#### ENTRIES PROVIDED

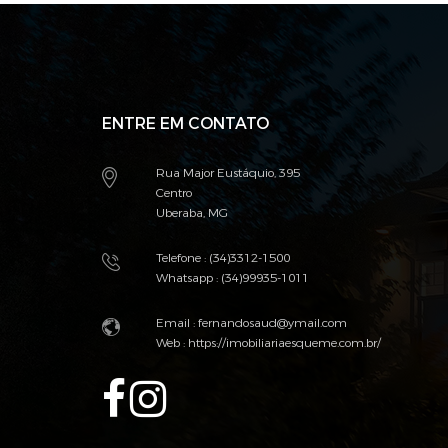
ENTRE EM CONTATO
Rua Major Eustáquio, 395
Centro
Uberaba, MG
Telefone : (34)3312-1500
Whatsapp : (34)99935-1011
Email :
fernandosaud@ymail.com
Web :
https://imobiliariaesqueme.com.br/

########
#### ENTRIES PROVIDED

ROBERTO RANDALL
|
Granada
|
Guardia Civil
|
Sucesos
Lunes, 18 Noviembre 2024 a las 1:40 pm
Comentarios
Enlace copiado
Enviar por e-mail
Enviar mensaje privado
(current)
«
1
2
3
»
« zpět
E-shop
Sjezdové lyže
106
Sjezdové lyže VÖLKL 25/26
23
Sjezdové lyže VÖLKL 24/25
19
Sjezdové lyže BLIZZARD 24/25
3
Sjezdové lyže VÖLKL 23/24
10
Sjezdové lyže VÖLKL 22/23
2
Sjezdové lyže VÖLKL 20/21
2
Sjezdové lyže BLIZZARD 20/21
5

########

Write out the lines from the one containing "ENTRE EM CONTATO" through the one containing "https://imobiliariaesqueme.com.br/" again, swapping "Telefone" for "Phone" and leaving everything else the same.

ENTRE EM CONTATO
Rua Major Eustáquio, 395
Centro
Uberaba, MG
Phone : (34)3312-1500
Whatsapp : (34)99935-1011
Email :
fernandosaud@ymail.com
Web :
https://imobiliariaesqueme.com.br/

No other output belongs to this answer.